Reinforcement learning with action-derived rewards for chemotherapy and clinical trial dosing regimen selection
Gregory Yauney, Shah P*
Unstructured learning problems without well-defined rewards are unsuitable for current reinforcement learning (RL) approaches. Action-derived rewards can allow RL agents to
fully explore state and action trade-os in scenarios that require specific outcomes yet are
unstructured by external reward. Clinical trial dosing choice is an example of such a problem.

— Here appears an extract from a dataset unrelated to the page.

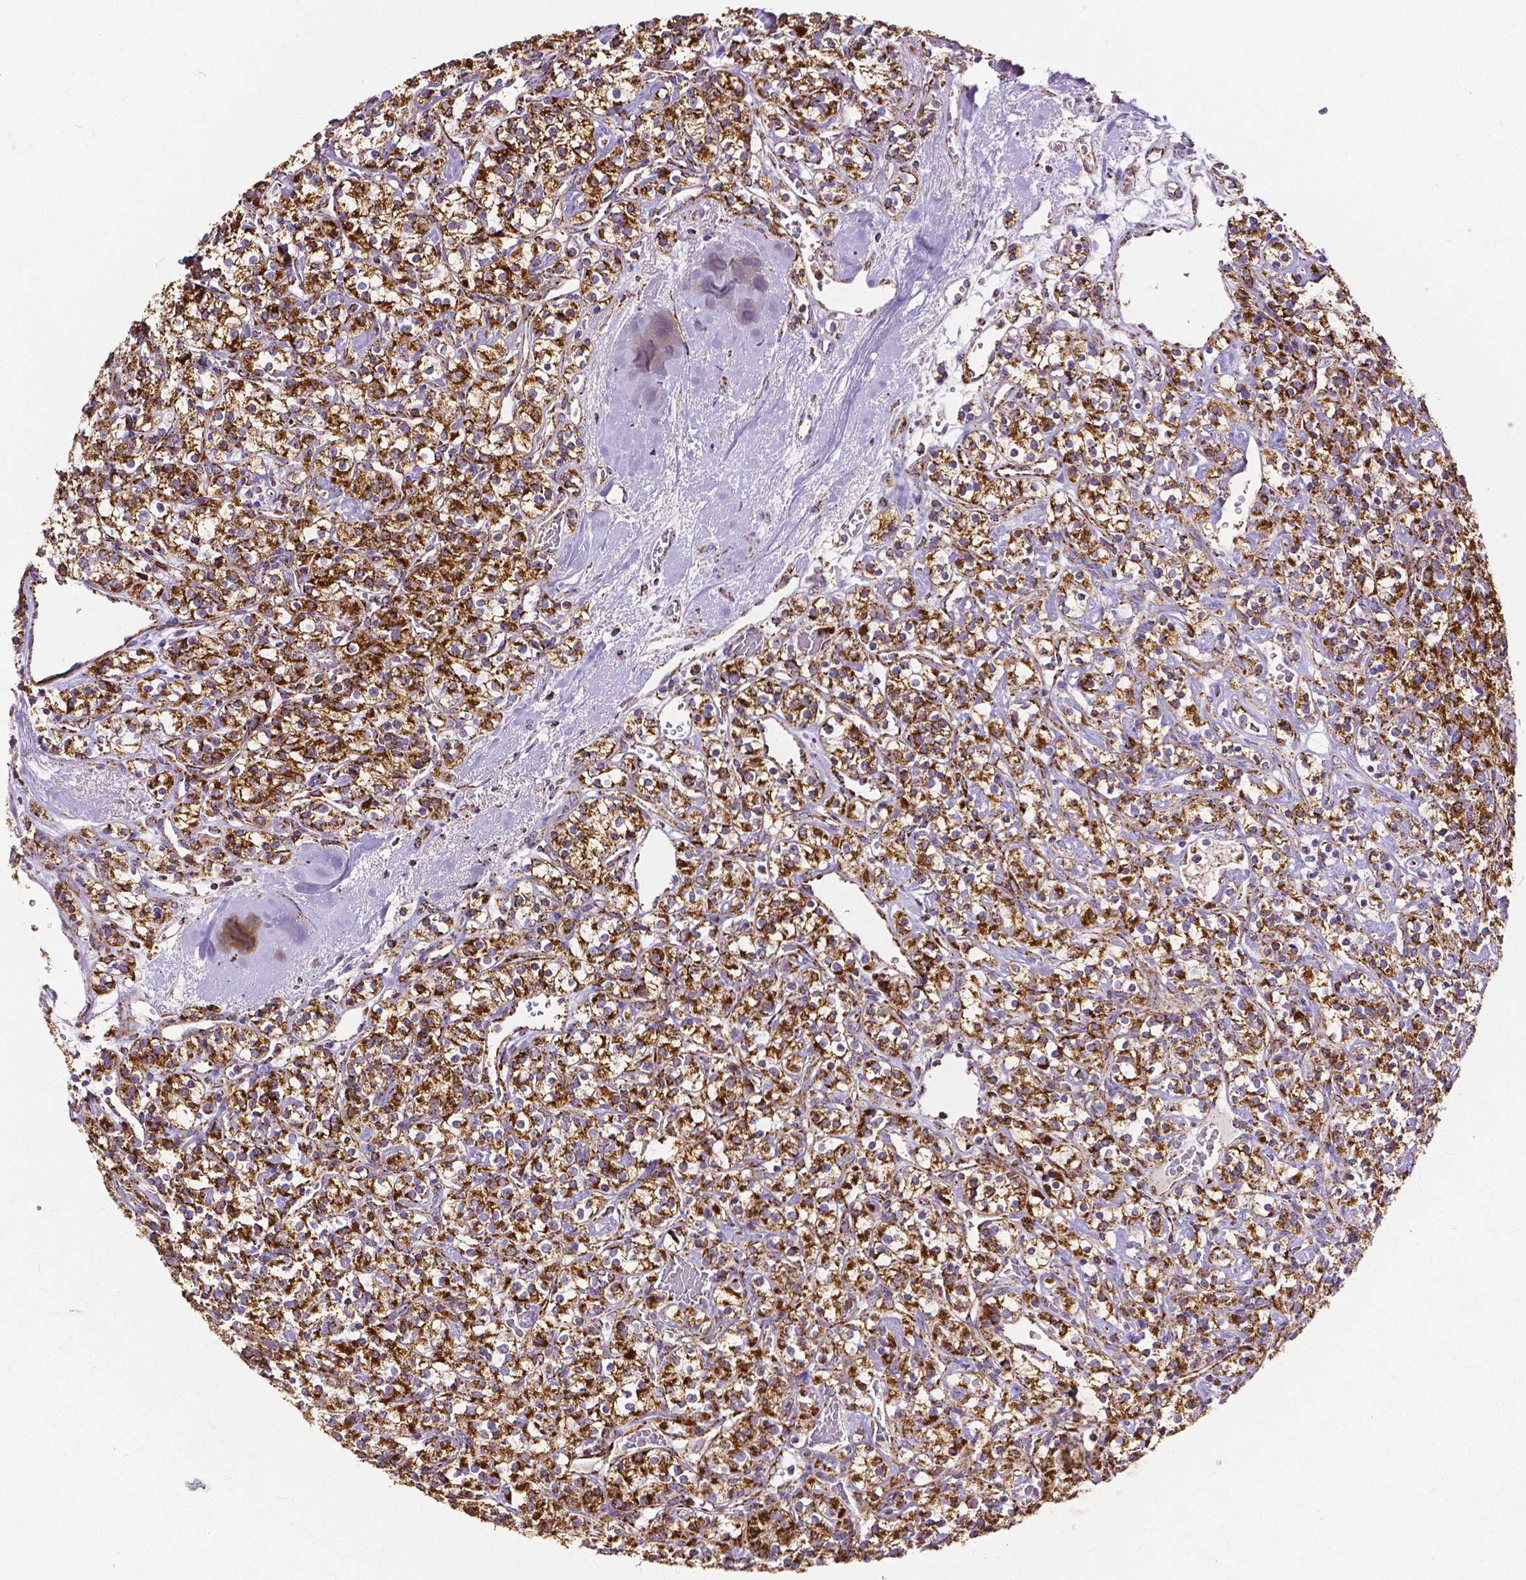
{"staining": {"intensity": "strong", "quantity": ">75%", "location": "cytoplasmic/membranous"}, "tissue": "renal cancer", "cell_type": "Tumor cells", "image_type": "cancer", "snomed": [{"axis": "morphology", "description": "Adenocarcinoma, NOS"}, {"axis": "topography", "description": "Kidney"}], "caption": "This is a micrograph of immunohistochemistry staining of adenocarcinoma (renal), which shows strong positivity in the cytoplasmic/membranous of tumor cells.", "gene": "MACC1", "patient": {"sex": "male", "age": 77}}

We report the successful formulation of clinical trial dosing choice as an RL problem using action-based rewards and learning of dosing regimens to reduce mean tumor diameters (MTD) in patients undergoing simulated temozolomide (TMZ) and procarbazine, 1-(2-chloroethyl)-3-cyclohexyl-l-nitrosourea, and vincristine (PCV) chemo- and radiotherapy clinical trials. The use of action-derived rewards as partial proxies for outcomes is described for the first time. Novel dosing regimens learned by an RL agent in the presence of action-derived rewards achieve significant reduction in MTD for cohorts and individual patients in simulated TMZ and PCV clinical trials while reducing treatment cycle administrations and dosage concentrations compared to human-expert dosing regimens. Our approach can be easily adapted for other learning tasks where outcome-based learning is not practical.